The authors begin by highlighting the importance of understanding the complex interplay between cognitive and affective factors that influence the user experience. They explain that cognitive factors, such as task challenge and skill level, impact the flow zone, while affective factors, such as anxiety and boredom, also play a significant role.
The authors then introduce their adaptation goal, which is designed to scaffold users towards the flow zone by adapting the robot’s behavior in real-time based on user feedback. The adaptation goal is grounded in the "flow experience" model, which shows how the ow state of an individual or group can be influenced by various constructs, such as focused attention and excitement.
To achieve this goal, the authors propose a dynamic role adaptation approach that enables the robot to adapt its behavior based on the user’s performance and emotional state. This approach involves continuously assessing the user’s progress towards the flow zone and adjusting the robot’s role accordingly. The authors illustrate how this approach can be applied in various contexts, such as education and entertainment, where the constructs of focused attention and excitement play critical roles.

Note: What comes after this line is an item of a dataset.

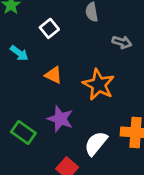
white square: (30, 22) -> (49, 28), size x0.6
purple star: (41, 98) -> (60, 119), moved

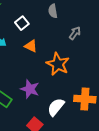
gray arrow: (122, 42) -> (75, 33), turned -72
orange triangle: (53, 75) -> (31, 46), moved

The authors also address the challenge of balancing individual-level aective sub-objectives with the need to consider the constraints of available interaction time and resources. They propose using compositional distribution of sub-objectives to ensure that the robot’s adaptation goal is both ecient and effective in guiding users towards the flow zone.
Throughout the article, the authors provide engaging analogies and metaphors to demystify complex concepts and make them more accessible to a general audience. For instance, they compare the flow zone to a "sweet spot" where an athlete feels fully immersed in their performance, or a "harmonious balance" between skill and challenge.
In summary, this article presents a novel approach to robot adaptation that prioritizes enhancing user experience by guiding individuals towards the flow zone. The authors provide a detailed explanation of the complex interplay between cognitive and affective factors that influence the ow state and propose a dynamic role adaptation approach to adapt the robot’s behavior based on user feedback. By using engaging analogies and metaphors, the authors make this complex concept more accessible and easier to understand for a general audience.